Paperback: 352 pages
In a remote Sicilian mountain town, four women arrive at a cookery school, each at a turning point in their lives.
Moll is a foodie and an exhausted working mum on the holiday of a lifetime. Tricia, a top London lawyer is taking a break from the demands of her job and her family. Valerie, consumed by grief following the death of her partner, is trying to figure out how to live a life without him. And recently divorced Poppy has come to Sicily to learn about the place that her grandfather was born before emigrating to Australia.
Luca Amore runs the school, using the recipes passed down to him by generations of Amore women. He expects this course to be much like all the others – but as sparks fly, friendships are made and secrets are shared. And for each of them nothing will ever be the same.

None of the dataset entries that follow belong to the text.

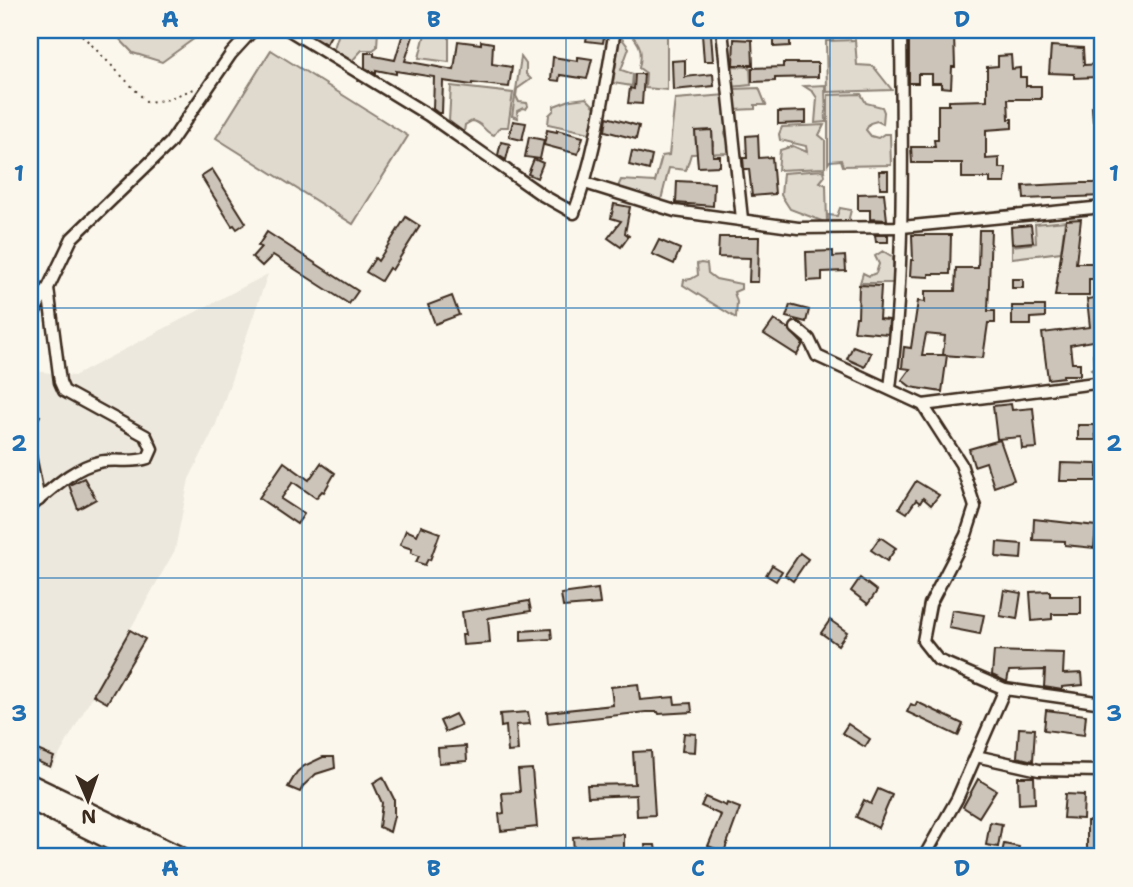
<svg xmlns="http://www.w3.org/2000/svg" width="1133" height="887" font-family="'Shantell Sans',sans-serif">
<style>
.built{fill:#ede8dd}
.green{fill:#dfd9ce;stroke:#8d8276;stroke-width:2;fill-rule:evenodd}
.building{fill:#ccc4b9;stroke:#3b2a1e;stroke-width:2}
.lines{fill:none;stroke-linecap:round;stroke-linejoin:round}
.street-casing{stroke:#3b2a1e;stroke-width:15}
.highway-casing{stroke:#3b2a1e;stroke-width:23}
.path{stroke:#3b2a1e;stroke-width:2;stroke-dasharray:2 5;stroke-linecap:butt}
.street{stroke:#fbf7ec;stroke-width:10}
.highway{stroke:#fbf7ec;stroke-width:18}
.grid{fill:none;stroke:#1f6fb2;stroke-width:2;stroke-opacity:0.55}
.neatline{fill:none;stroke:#1f6fb2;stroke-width:2.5}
.grid-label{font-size:23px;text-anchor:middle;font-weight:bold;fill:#1f6fb2}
</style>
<rect width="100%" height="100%" fill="#fbf7ec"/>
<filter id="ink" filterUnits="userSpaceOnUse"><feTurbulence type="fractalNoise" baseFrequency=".0143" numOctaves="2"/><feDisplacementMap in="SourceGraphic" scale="14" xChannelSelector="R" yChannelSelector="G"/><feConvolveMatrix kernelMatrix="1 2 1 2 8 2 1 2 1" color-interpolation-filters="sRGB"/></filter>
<g filter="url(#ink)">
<path class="built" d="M268,274L215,427L189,479L175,550L52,768L30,757V288L36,371L74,376Z"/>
<g class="green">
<path d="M111,30H206L162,62L133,53Z"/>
<path d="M340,30H378L377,47L373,50H362L351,62L333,51Z"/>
<path d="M426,30H449V62L419,58Z"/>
<path d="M628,31H667V90L645,88L646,73L639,68C643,51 641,44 628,31Z"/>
<path d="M620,36L629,48L621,70L633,74L632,86L613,83Z"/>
<path d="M855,40L857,65L873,66L892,90L827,92L826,41Z"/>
<path d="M271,50L408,136L353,224L216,138Z"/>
<path d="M521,57L526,64V74L531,79L517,89L516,96L519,102L527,103L528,106L526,109L523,108L517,111L518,118L512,116Z"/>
<path d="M731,66L750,67L751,85L731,87Z"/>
<path d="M825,85L826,122L815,123L817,98L813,92L804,86Z"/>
<path d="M451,86L513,93L508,127H500L494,135C484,133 483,122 472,121L465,125L464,132L462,131L449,121Z"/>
<path d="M759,88L766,105H755V109L734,110L730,93L733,89Z"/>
<path d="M861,94L866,103L882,107L884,112L883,124L877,121L870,123L866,130L871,136L878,138L884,134H890L891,165L843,166L841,160L830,161L828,164V95Z"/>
<path d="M726,95L729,120L725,133L732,153L691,154L686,170L669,168L660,204L617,189L621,180L655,182L662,156L669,155L675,99ZM695,131H712L713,145L696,146Z"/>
<path d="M586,98L595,107L590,133L548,124L549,115L554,110V106L570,100Z"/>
<path d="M824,125L819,135L825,140V168L778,170L780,150L793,146L807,152L806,146L780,140L779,134L782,127Z"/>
<path d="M824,170L825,176L820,182L826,185L827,223L790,209L781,195L783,173Z"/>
<path d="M840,208L851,210L849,218L851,221L829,222L828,215L837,216Z"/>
<path d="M1065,221L1061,252L1012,258V246L1036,243L1035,224Z"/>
<path d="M883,251L893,257V283H860L863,273L869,276L876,273L879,264L875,256Z"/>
<path d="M701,263L707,264L708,273L716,279L741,284V289L734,292L737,302L736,318L683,285L684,280L691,279L698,275L697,264Z"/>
<path d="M1103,351V372L1094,373L1091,369L1094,367L1093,354Z"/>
</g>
<g class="building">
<path d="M303,30H334L326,44Z"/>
<path d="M404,30H415L405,61L454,70L458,41L481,44V41L493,43L492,64L512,67L509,87L472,83V85L443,81L442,113H438L433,109L434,77L396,71V74L376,70V74L365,68V53H374V56L395,60Z"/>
<path d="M588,30H605L603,43L586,41Z"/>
<path d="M702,34H711L713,61H704Z"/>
<path d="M954,35L955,67H952L951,88L941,87V83H932V74H918V83H909V39Z"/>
<path d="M774,36H790V46L774,47Z"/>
<path d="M734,39L752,40L753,65H733Z"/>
<path d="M1051,46L1083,48L1084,65L1103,64V74H1097V77L1074,78V74L1049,73Z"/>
<path d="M1011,55L1012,69L1020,68V77H1026V86H1041V99H1008L1009,119H1012V128L986,130V159L999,158V168H1006L1005,183H990V178H962V163H912L911,147H935L934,140H938V105H949V101L987,100V67L998,66V56Z"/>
<path d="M553,57L578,61V57L592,59L587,79L560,75L559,81L551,80Z"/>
<path d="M685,60V77L713,74L714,86L673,90L672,61Z"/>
<path d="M783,63H818V77L775,78V81L752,82V68L783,67Z"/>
<path d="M635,74H644L642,104L628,103L630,88L634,89Z"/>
<path d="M1103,106V121H1093L1092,107Z"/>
<path d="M806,111V123L778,124V112Z"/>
<path d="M607,117L639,126L636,139L605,131Z"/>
<path d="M513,121L526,123L522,140L509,137Z"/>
<path d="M547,130L557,132V130L583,137L578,154L544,145Z"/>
<path d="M712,130L713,156H720V166L698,167L695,131Z"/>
<path d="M758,135L759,158L772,157L775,194L752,196L749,169H744L743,158H747L746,136Z"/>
<path d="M529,137L544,140L540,159L525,157Z"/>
<path d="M501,142L510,144L506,160L498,155Z"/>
<path d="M632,151L652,156L649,170L629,165Z"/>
<path d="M534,159L543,163L537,178L528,174Z"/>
<path d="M212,169L246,223L237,229L234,225L232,226L201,176Z"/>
<path d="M879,171H888V188H880Z"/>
<path d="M677,181L714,183L713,206L676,203Z"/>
<path d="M1082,183H1103V196L1024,199L1023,186Z"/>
<path d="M884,193L887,220L870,219V210H858V194Z"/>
<path d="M614,204L630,207L625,233L629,236L621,247L608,238L621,221L611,218Z"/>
<path d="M406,217L420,226L392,270L389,268L381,281L366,272L375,258L378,261Z"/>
<path d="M1081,219L1076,263H1103V279H1089V296H1055L1066,220Z"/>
<path d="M1031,225L1033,242L1012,244L1011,227Z"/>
<path d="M979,230H991L988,311H995V323H988L983,358L943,355L945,336L926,334L922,355H947L942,392L911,387L902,380L910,369L902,368L904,347L911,348L918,301L925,302V291H955L956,268H978Z"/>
<path d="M267,232L358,291L349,304L273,255L262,266L252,257L261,247L258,246Z"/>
<path d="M875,235H888V242H876Z"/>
<path d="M912,235H951L950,274H929V277L910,276L911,260H913Z"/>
<path d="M719,237H759L758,282H749L750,258L718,257Z"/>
<path d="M659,240L680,249L674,264L652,254Z"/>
<path d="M833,251V257L845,256L846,271L822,272V280L807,281L806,252Z"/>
<rect x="1012" y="279" width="11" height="9"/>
<path d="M859,285L881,286L879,319L889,320L888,334L854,331L856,317H858Z"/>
<path d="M452,296L459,315L435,324L428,305Z"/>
<path d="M1103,297V339L1070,345L1072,363H1080V375H1063V377L1048,379L1042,333L1090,327L1087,299Z"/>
<path d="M790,305L809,310L806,322L786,317Z"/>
<path d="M1012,306H1045V317L1031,318V325H1012Z"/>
<path d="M774,320L789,329L803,344L797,355L764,334Z"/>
<path d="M853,346L871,353L865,367L847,359Z"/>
<path d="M1011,404L1012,410L1033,408L1037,448L1022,449L1021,437L997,439L993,406Z"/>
<path d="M30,411L40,416L30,434Z"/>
<path d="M1078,425H1095L1096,440H1078Z"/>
<path d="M1000,440L1014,480L994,487L986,462L974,466L969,449Z"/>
<path d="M284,462L309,480L321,463L335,473L324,492L322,491L316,498L293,482L281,499L304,514L297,524L259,498Z"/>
<path d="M1061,463L1097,464V481H1060Z"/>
<path d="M84,478L96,499L78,509L69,485Z"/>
<path d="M916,481L939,495L931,505L923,498L920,503L916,500L907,513L899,508Z"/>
<path d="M1034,519L1096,526L1094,548L1065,545V541L1033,540Z"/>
<path d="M421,526L440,533L430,560L428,559L425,565L416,562L419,556L411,553L412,549L400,545L406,530L417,535Z"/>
<path d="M880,537L896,548L887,561L871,550Z"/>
<path d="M997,542L1022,544L1021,559L996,557Z"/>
<path d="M800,553L808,559L793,581L785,575Z"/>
<path d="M772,565L782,571L776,581L766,575Z"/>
<path d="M860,578L877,591L868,604L851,591Z"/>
<path d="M598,589L600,604L563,607L561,594Z"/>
<path d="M1004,590L1021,593L1017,619L1000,616Z"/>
<path d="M1050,591V596H1081V614H1052V619L1032,621L1030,592Z"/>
<path d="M529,601L531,611L488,618L490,643L463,645L462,635H465L462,612Z"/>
<path d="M952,610L984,615L980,634L949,628Z"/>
<path d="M830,620L847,632L838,645L821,633Z"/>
<path d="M551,629L552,639L521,641V631Z"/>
<path d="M130,630L145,639L107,703L93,695Z"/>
<path d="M994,651L1064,653L1063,674L1082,673L1083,685L1062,687V690L1044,687L1045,670L1009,671L1007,682L992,675Z"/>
<path d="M638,684L640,700L674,697L675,704L691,703L692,712L659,714L658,712H646L548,723L547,712L613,705L611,687Z"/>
<path d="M917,702L963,724L958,736L907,712L911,704L915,706Z"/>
<path d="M1046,710L1086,715L1084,735L1044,730Z"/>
<path d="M528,712L530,724L516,725L518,751L508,752L506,726L501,727L500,714Z"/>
<path d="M455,714L461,725L445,732L440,721Z"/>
<path d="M848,724L870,739L865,747L842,733Z"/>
<path d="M1019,728L1035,729L1033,761L1017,757Z"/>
<path d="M684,733L696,734L695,752L682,751Z"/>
<path d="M466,746L467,761L439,763L438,748Z"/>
<path d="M30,747L54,757L50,767L30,758Z"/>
<path d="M651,751L655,815L637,816L636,795L588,797L587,785L635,784L633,752Z"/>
<path d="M323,757H334L335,768L316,774L303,786L300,792L288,787L297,772L304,766Z"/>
<path d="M532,769L537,827L501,831L499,814L504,813L502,793L520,792L518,770Z"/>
<path d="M383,777L394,799V816L390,832L379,827L382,803L373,783Z"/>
<path d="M1018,777H1034L1035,803L1019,804Z"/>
<path d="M978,779L996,790L979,817L963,807Z"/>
<path d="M878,789L892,795L878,828L856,817L864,800L871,804Z"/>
<path d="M1065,794L1084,795L1083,819L1063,818Z"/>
<path d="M705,797L726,806L727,803L740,808L724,852L708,846L721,815L701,806Z"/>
<rect x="1087" y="821" width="16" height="35"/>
<path d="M990,822L1002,824L998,847L986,845Z"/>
<path d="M624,834V849L574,852L573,837Z"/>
<path d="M1004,844L1019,847L1017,857H1001Z"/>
<path d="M645,845H655L657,857H646Z"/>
</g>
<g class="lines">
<defs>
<g id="street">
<path d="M289,30L428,115L542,195L574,213C596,154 604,92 615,30"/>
<path d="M722,30L742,219"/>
<path d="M1079,30L1103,34"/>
<path d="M585,183L675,211L798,228L902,227L1103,207"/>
<path d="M30,319L48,288"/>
<path d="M796,328L809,339L817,356L923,405L961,464L975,507L966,535L930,604L923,641L938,660L1005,689L1103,703"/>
<path d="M890,388C905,269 902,149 901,30"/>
<path d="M923,405L1103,382"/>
<path d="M30,456L39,500"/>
<path d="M30,507C50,491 72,468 99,462C116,458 131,464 148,458L152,449L146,436L64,391L60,382L48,288L72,238L170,143L231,54L253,30"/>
<path d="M976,756L1039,770L1103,771"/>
<path d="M924,857L957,799L1005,689"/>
</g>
<g id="highway">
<path d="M30,784L181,857"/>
<path d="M30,800L145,857"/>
</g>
</defs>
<use href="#street" class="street-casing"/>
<use href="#highway" class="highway-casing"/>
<path class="path" d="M77,30L147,102L165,100L194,89"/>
<use href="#street" class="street"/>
<use href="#highway" class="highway"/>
</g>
</g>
<path class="grid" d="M302,30V857M566,30V857M830,30V857M30,308H1103M30,578H1103"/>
<rect width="1133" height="887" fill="none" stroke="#fbf7ec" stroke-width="77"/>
<g transform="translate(88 800) rotate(178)" stroke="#fbf7ec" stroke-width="5" paint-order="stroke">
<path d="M0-5L12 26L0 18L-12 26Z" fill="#3b2a1e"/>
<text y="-10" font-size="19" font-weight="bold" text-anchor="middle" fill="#3b2a1e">N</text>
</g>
<rect x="38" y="38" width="1056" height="810" class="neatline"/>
<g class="grid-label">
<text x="170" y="27">A</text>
<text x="434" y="27">B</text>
<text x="698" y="27">C</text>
<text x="962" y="27">D</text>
<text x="19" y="181">1</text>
<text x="1114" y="181">1</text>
<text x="19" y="451">2</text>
<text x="1114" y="451">2</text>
<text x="19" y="721">3</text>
<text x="1114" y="721">3</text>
<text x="170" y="876">A</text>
<text x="434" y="876">B</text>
<text x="698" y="876">C</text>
<text x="962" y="876">D</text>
</g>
</svg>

The Food of Love Cookery School is narrated by each of our four women with a 3rd person narrative from Luca himself interspersed throughout. I loved this format as we get to know Poppy, Tricia, Valerie and Moll as the days of the cookery course progress.
Luca is an enigma. There is more underneath his distant exterior self and the more we get to know him the further removed he is from that young man who isn’t proud of the thing that happened. This was a great way of showing how decisions we make when younger often change as our values change with age.
Conflict comes from the daughter of the local chocolatier whose family is close to the Amore family and there is also conflict between two members in the group.
For me, the romance was secondary to the food and the friendships 🙂
I think that readers will identify with the women who are learning to cope with the lives they find themselves either moving towards or away from and the strategies they employ so that their lives are successful on the surface. A reminder of how the judgements we make are based on what we see … on our own experiences and perceptions. When I look back at my notes I can see how cleverly the author first introduces us to the women so that we do make those judgments.
I really enjoyed being with this group, not only as they learnt to cook but visiting each venue and becoming a part of the town. The writing pulled me in totally and their experiences became my own. I felt as if I had been on holiday!
At the end of my proof copy are some Food of Love recipes.
History, heritage, culture, the real meaning of food, romance and friendships are all a part of The Food of Love Cookery School. What’s not to like? If you haven’t read it already, add it to your summer reading list.
I won my proof copy last year from Sarah at Today I’m Reading. Thank you Sarah!